From the outset, generative AI tools have raised privacy and security concerns. For one thing, prompts that are sent to models may contain sensitive personal data or confidential information about a company’s operations. How will these tools protect that data and ensure that users have control over their information?

As with any software, there’s also the potential for generative AI tools to be hacked. This could result in inaccurate content that damages a company’s reputation or exposes users to harm. And when you consider that generative AI tools are now being used to take independent actions like automating tasks, it’s clear that securing these systems is a must.

When using generative AI tools, make sure you understand where your data is going and do your best to partner with tools that commit to safe and responsible AI innovation.

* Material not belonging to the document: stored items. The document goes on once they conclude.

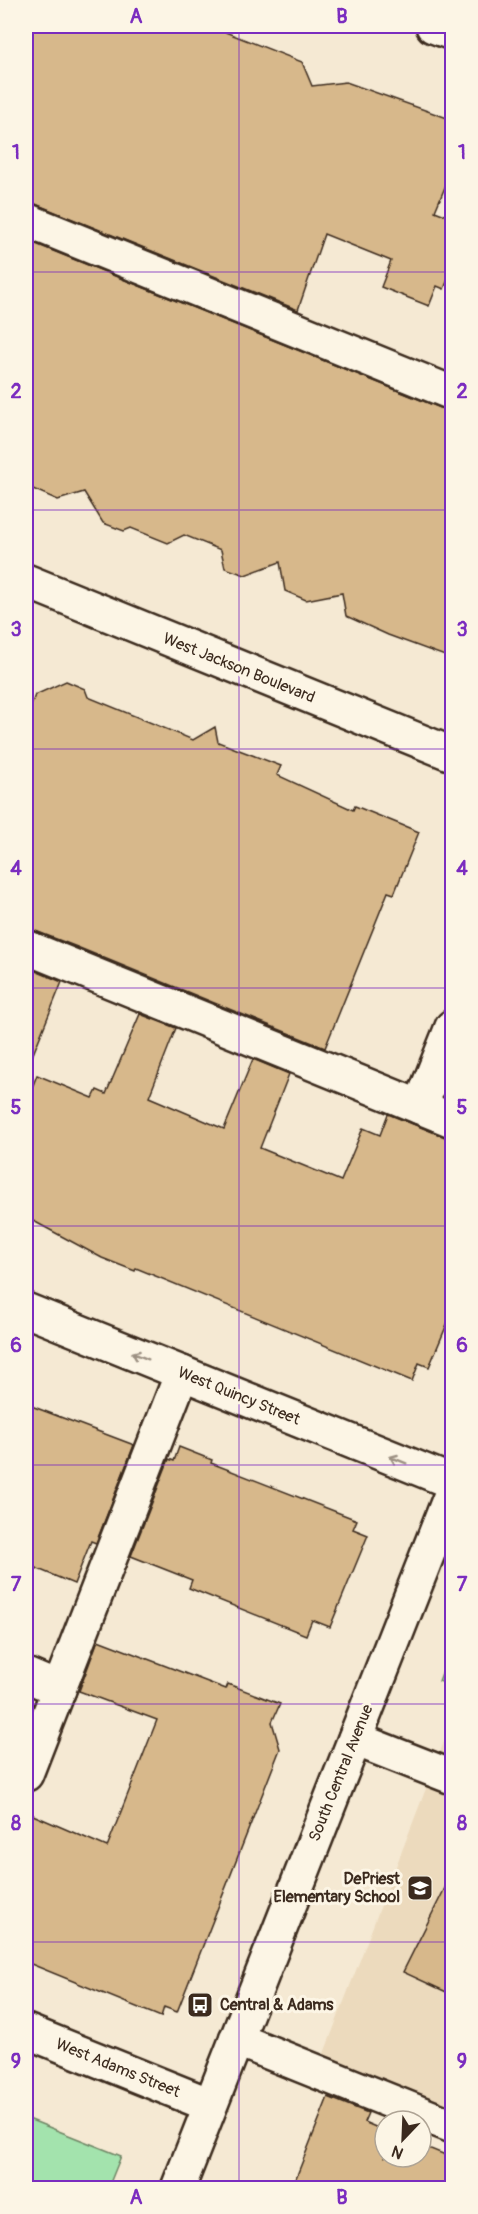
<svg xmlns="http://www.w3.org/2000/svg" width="478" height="2214" viewBox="0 0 478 2214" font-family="Pangolin,sans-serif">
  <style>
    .built { fill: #ecdabd }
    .green { fill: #a3e3ad; stroke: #6f8666; stroke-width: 1.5 }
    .building { fill: #d7b88b; stroke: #3b2a1e; stroke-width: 1.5 }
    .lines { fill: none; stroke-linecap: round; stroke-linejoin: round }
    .minor-casing { stroke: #3b2a1e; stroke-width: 38 }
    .minor { stroke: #fcf5e5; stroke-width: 33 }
    .oneway { stroke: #9c9082 }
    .grid { fill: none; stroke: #7b2cbf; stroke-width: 1.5; stroke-opacity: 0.55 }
    .labels { text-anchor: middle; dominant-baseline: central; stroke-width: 6; stroke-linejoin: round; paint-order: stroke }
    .street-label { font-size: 16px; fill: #3b2a1e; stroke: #fcf5e5 }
    .poi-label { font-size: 16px; font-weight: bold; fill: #3b2a1e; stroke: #fcf5e5; text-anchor: end }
    .neatline { fill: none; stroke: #7b2cbf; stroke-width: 2 }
    .grid-label { font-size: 20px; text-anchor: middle; font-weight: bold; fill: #7b2cbf }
  </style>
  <rect width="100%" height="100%" fill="#f5e9d3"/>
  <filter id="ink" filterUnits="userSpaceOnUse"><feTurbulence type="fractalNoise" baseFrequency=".0167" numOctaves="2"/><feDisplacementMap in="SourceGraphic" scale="12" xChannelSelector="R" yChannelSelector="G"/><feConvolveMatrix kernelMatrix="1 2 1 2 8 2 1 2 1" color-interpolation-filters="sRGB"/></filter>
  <g filter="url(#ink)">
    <path class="built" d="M452,1721V2108L323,2056Z"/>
    <g class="green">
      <path d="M452,1646V1686L439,1681Z"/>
      <path d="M26,2118L121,2156L108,2188H26Z"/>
    </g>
    <g class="building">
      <path d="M26,26H210L302,62L312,86L346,82L453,120V168L435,211L453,218V267L444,289L437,286L429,306L381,287L391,261L324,234L298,310L33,203L26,202Z"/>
      <path d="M26,240L453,413V659L388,635L346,616L342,593L306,600L285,591L280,562L245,575L225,568L221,550L184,535L168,543L131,528L124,531L103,523L84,492L58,500L26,486Z"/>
      <path d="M66,681L85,689L88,697L193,740L215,727L218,742L281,766L277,775L353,810L355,806L419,832L394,894L388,892L325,1048L77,947L33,930L26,929V718L35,695Z"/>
      <path d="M26,967L62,982L27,1069L26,1068Z"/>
      <path d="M140,1014L176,1028L149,1097L224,1129L253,1059L289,1074L260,1148L341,1181L363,1128L380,1135L388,1114L445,1137L453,1138V1310L429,1367L419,1363L412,1381L136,1268L135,1271L102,1258L26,1217V1103L37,1075L93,1098L97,1090L106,1094Z"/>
      <path d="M26,1404L134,1445L96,1543L91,1541L74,1584L26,1564Z"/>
      <path d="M179,1447L212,1460L211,1463L357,1520L353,1529L368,1535L330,1627L312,1620L306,1635L189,1588L192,1580L131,1556L169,1459L174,1461Z"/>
      <path d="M98,1640L226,1689L228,1684L280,1704L272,1722L280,1749L177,2012L164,2007L161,2017L26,1962V1812L107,1847L157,1720L79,1691Z"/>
      <path d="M453,1872V1995L403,1972Z"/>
      <path d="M328,2097L368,2113L364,2122L385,2131V2157H421V2145L453,2158V2188H292Z"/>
    </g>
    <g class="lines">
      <g class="minor-casing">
        <g id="minor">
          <path d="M433,26L452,33"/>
          <path d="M26,220L452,393"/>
          <path d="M26,581L452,754"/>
          <path d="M26,947L452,1120"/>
          <path d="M420,1107L452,1027"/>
          <path d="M26,1310L452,1482"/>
          <path d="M26,1675L59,1689"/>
          <path d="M355,1739L452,1777"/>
          <path d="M26,1774L182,1373"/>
          <path d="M26,2031L210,2105"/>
          <path d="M236,2039L452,2126"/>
          <path d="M178,2188L452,1492"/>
        </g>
      </g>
      <use href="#minor" class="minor"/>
    </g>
    <defs><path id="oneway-shaft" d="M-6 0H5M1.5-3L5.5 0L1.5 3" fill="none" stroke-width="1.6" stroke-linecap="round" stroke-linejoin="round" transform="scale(1.5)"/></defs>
    <g class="oneway">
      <use href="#oneway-shaft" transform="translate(140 1356) rotate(-158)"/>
      <use href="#oneway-shaft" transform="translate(398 1460) rotate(-158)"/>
    </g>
  </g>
  <path class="grid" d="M239,26V2188M26,272H452M26,510H452M26,749H452M26,988H452M26,1226H452M26,1465H452M26,1704H452M26,1942H452"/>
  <defs>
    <g id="school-square" transform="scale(1.35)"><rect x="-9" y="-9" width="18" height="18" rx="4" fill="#3b2a1e" stroke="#fcf5e5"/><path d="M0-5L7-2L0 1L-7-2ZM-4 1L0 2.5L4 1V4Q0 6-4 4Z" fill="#fff"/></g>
    <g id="bus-square" transform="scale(1.35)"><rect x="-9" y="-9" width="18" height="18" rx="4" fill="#3b2a1e" stroke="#fcf5e5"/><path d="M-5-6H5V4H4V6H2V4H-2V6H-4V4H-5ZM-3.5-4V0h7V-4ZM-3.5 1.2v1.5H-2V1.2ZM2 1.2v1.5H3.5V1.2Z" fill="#fff"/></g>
  </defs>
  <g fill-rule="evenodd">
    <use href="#school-square" x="420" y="1888"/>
    <use href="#bus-square" x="200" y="2005"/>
  </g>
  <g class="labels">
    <g class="street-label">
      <text transform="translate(239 668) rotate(22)">West Jackson Boulevard</text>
      <text transform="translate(239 1396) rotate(22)">West Quincy Street</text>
      <text transform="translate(341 1773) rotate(-68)">South Central Avenue</text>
      <text transform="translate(118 2068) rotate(22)">West Adams Street</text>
    </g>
    <g class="poi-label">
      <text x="400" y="1879">DePriest<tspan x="400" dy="18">Elementary School</tspan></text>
      <text x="220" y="2005" text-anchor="start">Central &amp; Adams</text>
    </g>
  </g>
  <rect width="478" height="2214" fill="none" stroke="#fcf5e5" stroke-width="66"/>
  <g transform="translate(403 2139) rotate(203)"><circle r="28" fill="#fcf5e5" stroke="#afa495" stroke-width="1.5"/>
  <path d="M0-4.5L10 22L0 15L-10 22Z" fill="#3b2a1e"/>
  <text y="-9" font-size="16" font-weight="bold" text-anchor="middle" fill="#3b2a1e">N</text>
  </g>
  <rect x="33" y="33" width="412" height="2148" class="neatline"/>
  <g class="grid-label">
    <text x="136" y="23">A</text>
    <text x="342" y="23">B</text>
    <text x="16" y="159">1</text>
    <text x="462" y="159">1</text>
    <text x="16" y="398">2</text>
    <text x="462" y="398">2</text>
    <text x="16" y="636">3</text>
    <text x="462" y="636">3</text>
    <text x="16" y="875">4</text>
    <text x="462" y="875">4</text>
    <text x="16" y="1114">5</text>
    <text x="462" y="1114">5</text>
    <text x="16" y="1352">6</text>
    <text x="462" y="1352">6</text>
    <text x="16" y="1591">7</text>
    <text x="462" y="1591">7</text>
    <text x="16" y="1830">8</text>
    <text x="462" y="1830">8</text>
    <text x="16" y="2068">9</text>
    <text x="462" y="2068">9</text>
    <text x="136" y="2204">A</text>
    <text x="342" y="2204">B</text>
  </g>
</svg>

The future of generative AI

For organizations, generative AI isn’t just software. It’s a junior member of your team. This is true in virtually every industry, so it’s essential to be ready for how AI will change the way you work.

According to Gartner, businesses should create AI plans that account for:

• Opportunity ambition: The specific advantages you or your organization hopes to enjoy after deploying AI tools.
• Deployment: Decide whether to use off-the-shelf tools, build in-house, or train the model using your own proprietary data.
• Risk: Organizations need to account for all potential risks inherent in AI, such as reliability, security, data privacy.

According to IBM, we should also expect governments around the world to make AI management a priority. The European Union, for example, is currently working to categorize AI into different risk categories and mandate certain rules about its use and deployment.

With those activities in mind, it’s essential to consider the ethical implications of generative AI and what it means to pursue responsible development. The World Economic Forum has published a list of factors that AI innovators must consider when developing and deploying new AI systems. They include:

• Efficacy of the AI system for what it is intended to do
• Resilience against security threats
• Bias mitigation to avoid the unjust treatment of marginalized groups
• Explainability, which means the outputs of an AI system should be understandable to users
• Privacy protection, which includes data minimization principles

The bottom line is that AI is here to stay. In the months and years ahead, expect institutions and governments to pay ever-increasing attention to the challenge of responsible innovation in the world of generative AI.

Conclusion: Make the most of generative AI

Generative AI is a force to be reckoned with across many industries, not to mention everyday personal activities. As individuals and businesses continue to adopt generative AI into their workflows, they will find new ways to offload burdensome tasks and collaborate creatively with this technology.

At the same time, it’s important to be aware of the technical limitations and ethical concerns inherent to generative AI. Responsible development is one thing—and it matters—but responsible use is also critical. Always double-check that the content created by generative AI tools is what you really want. And if you’re not getting what you expected, spend the time understanding how to optimize your prompts to get the most out of the tool. Navigate responsible AI use with Grammarly’s AI checker, trained to identify AI-generated text.

By staying abreast of the latest innovations in generative artificial intelligence, you can improve how you work and enhance your personal projects. While exciting, the current generation of AI tools offers merely a glimpse of what lies beyond the horizon.